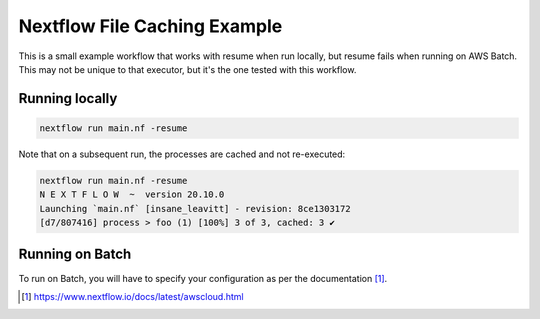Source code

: =============================
Nextflow File Caching Example
=============================

This is a small example workflow that works with resume when run locally, but
resume fails when running on AWS Batch. This may not be unique to that executor,
but it's the one tested with this workflow.

Running locally
---------------

.. code::

    nextflow run main.nf -resume

Note that on a subsequent run, the processes are cached and not re-executed:

.. code::

    nextflow run main.nf -resume
    N E X T F L O W  ~  version 20.10.0
    Launching `main.nf` [insane_leavitt] - revision: 8ce1303172
    [d7/807416] process > foo (1) [100%] 3 of 3, cached: 3 ✔

Running on Batch
----------------

To run on Batch, you will have to specify your configuration as per the
documentation [1]_.

.. [1] https://www.nextflow.io/docs/latest/awscloud.html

■ Task
Could the entries above be returned verbatim, with no pictures included?

■ Answer for this exercise
Source code

: =============================
Nextflow File Caching Example
=============================

This is a small example workflow that works with resume when run locally, but
resume fails when running on AWS Batch. This may not be unique to that executor,
but it's the one tested with this workflow.

Running locally
---------------

.. code::

    nextflow run main.nf -resume

Note that on a subsequent run, the processes are cached and not re-executed:

.. code::

    nextflow run main.nf -resume
    N E X T F L O W  ~  version 20.10.0
    Launching `main.nf` [insane_leavitt] - revision: 8ce1303172
    [d7/807416] process > foo (1) [100%] 3 of 3, cached: 3 ✔

Running on Batch
----------------

To run on Batch, you will have to specify your configuration as per the
documentation [1]_.

.. [1] https://www.nextflow.io/docs/latest/awscloud.html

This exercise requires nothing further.